Professor Myrna Dawson is a Canada Research Chair in Public Policy in Criminal Justice, Department of Sociology & Anthropology and the Department of Political Science, University of Guelph, Ontario, Canada. She teaches and conducts research on social and legal responses to violence with a particular emphasis on intimate partner violence and homicide. Her current research examines geographic variation in access to justice for victims and perpetrators of violence as well as the evolution and impact of domestic violence death review committees internationally. Professor Dawson is co-author of Violence Against Women in Canada: Research and Policy Perspectives (2011; Oxford University Press). She has also published numerous research reports, book chapters, and scholarly articles, the latter which appear in such journals as Law and Society Review and the Journal of Criminal Law and Criminology. Funded by the Canadian Foundation of Innovation, she has established the Centre for the Study of Social and Legal Responses to Violence.

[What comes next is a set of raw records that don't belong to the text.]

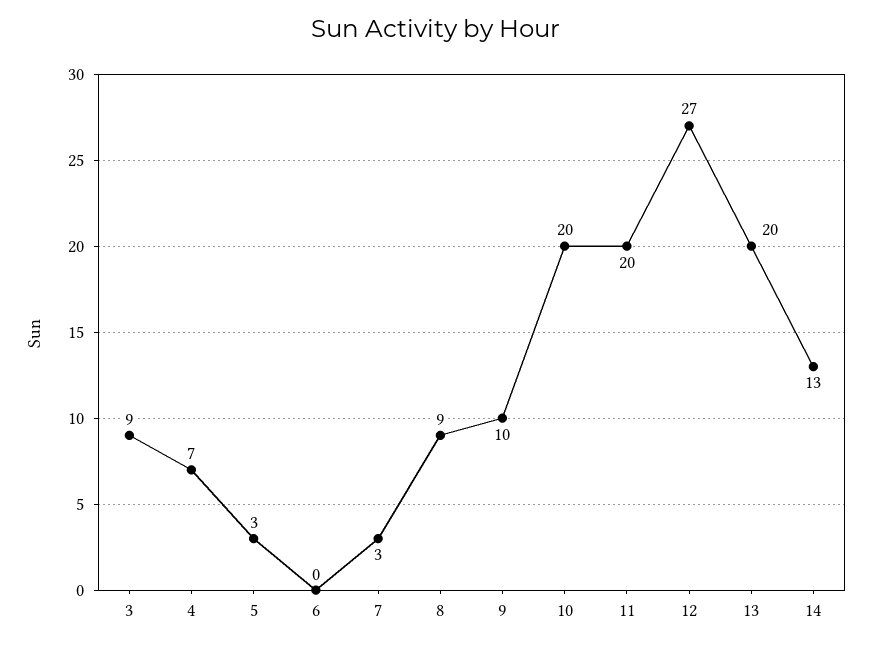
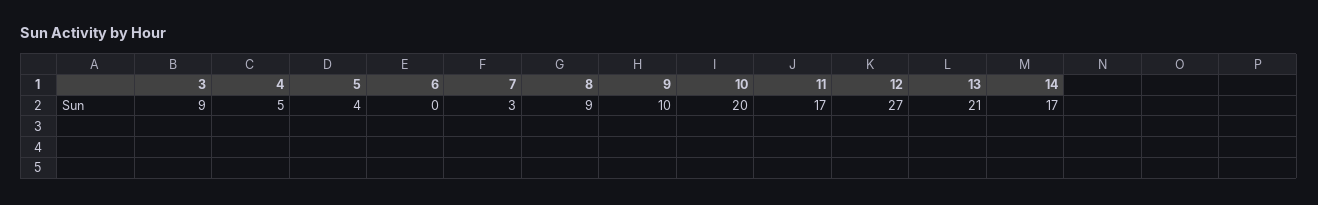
4: 7 -> 5
5: 3 -> 4
11: 20 -> 17
13: 20 -> 21
14: 13 -> 17

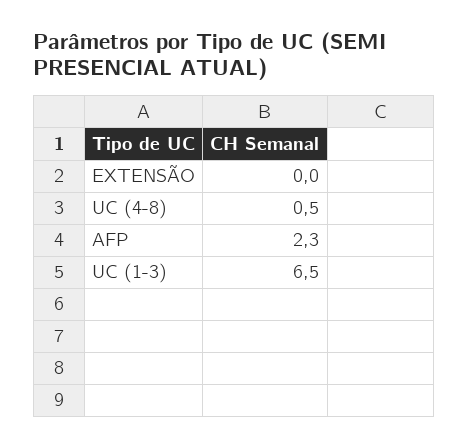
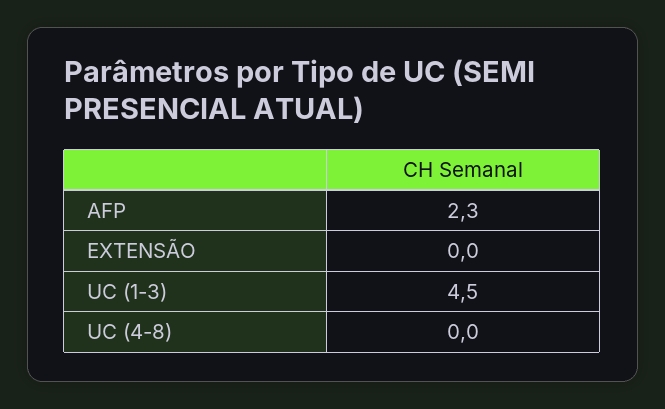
UC (4-8): 0.5 -> 0
UC (1-3): 6.5 -> 4.5

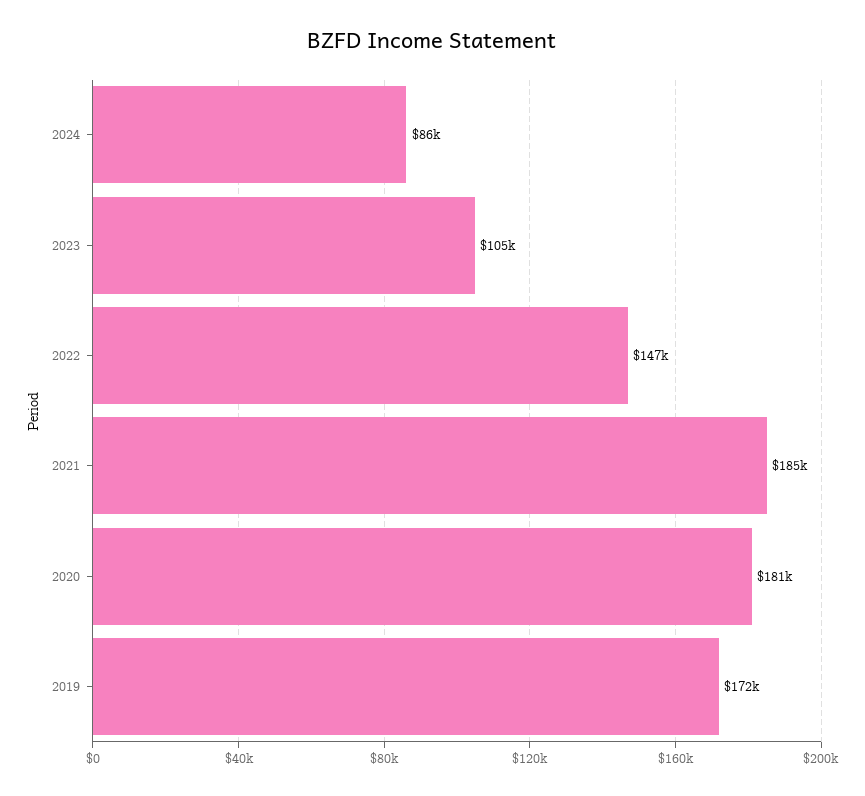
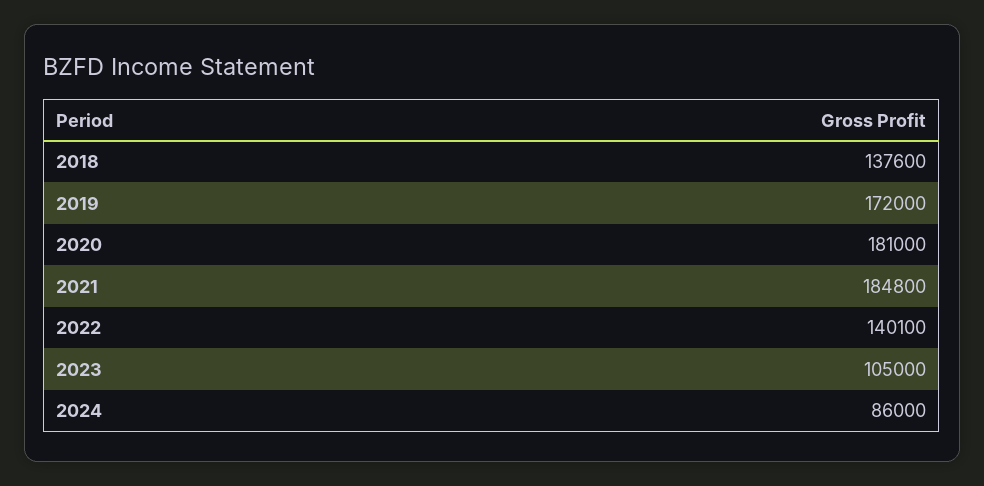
2022: 147000 -> 140100
2018: none -> 137600

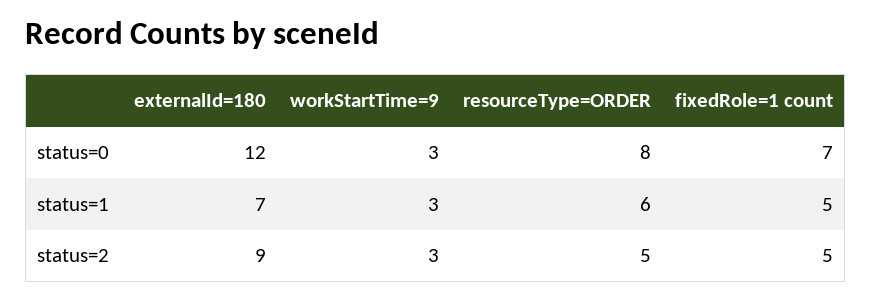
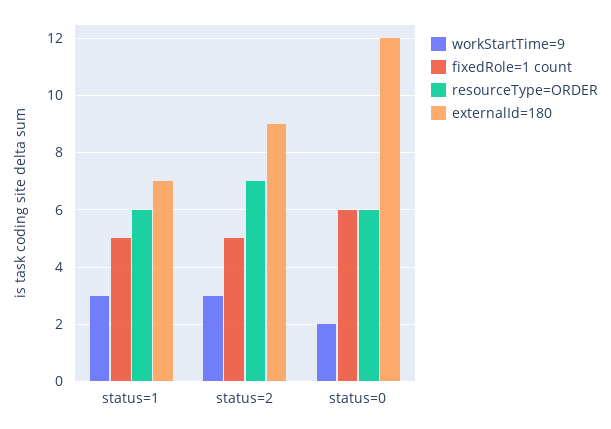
workStartTime=9, status=0: 3 -> 2
resourceType=ORDER, status=0: 8 -> 6
fixedRole=1 count, status=0: 7 -> 6
resourceType=ORDER, status=2: 5 -> 7

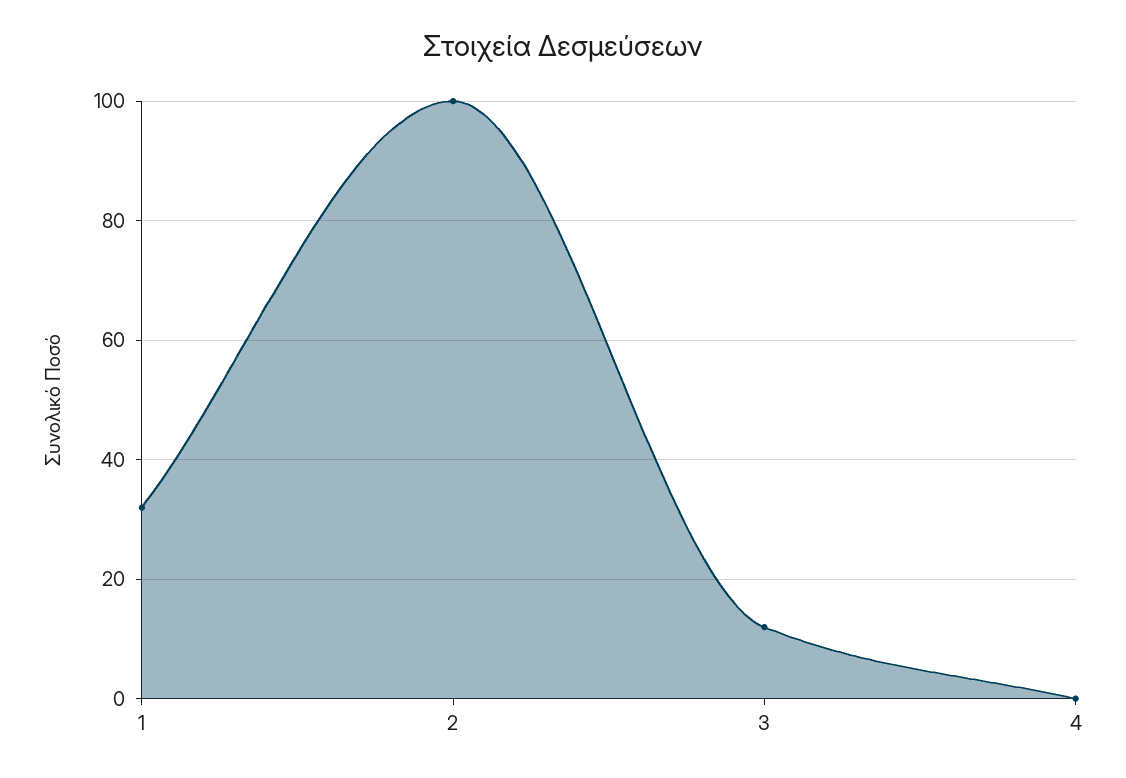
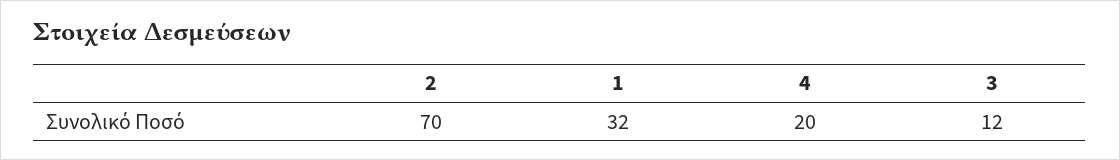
2: 100 -> 70
4: 0 -> 20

Dr Jonathan Burnside is a Reader in Biblical Law at the School of Law, University of Bristol. He has degrees in Law and Criminology, both from the University of Cambridge, as well as a doctorate in Law from the University of Liverpool.
Paul Mitchell, BA, DPhil (Oxon), joined King’s College, London, in 2000, having previously taught at Queen Mary University of London and the University of Oxford. He took both his undergraduate law degree and his doctorate at Magdalen College, Oxford where he was the Senior Mackinnon Scholar.
William Lucy is Professor of Law at the University of Manchester. William studied law, jurisprudence and political philosophy as an undergraduate and postgraduate at the Universities of Leeds and Manchester. He taught law at the Universities of Essex, Hull, Keele and Cardiff before arriving at Manchester in 2006. He has been a visiting professor at a number of Universities, including the Law Faculties at McGill University, Montreal (winter 2005) and the University of Auckland (winter 2009). In the summer of 2007 he was a visiting fellow at the John Fleming Centre for the Advancement of Legal Research at the College of Law, Australian National University, Canberra.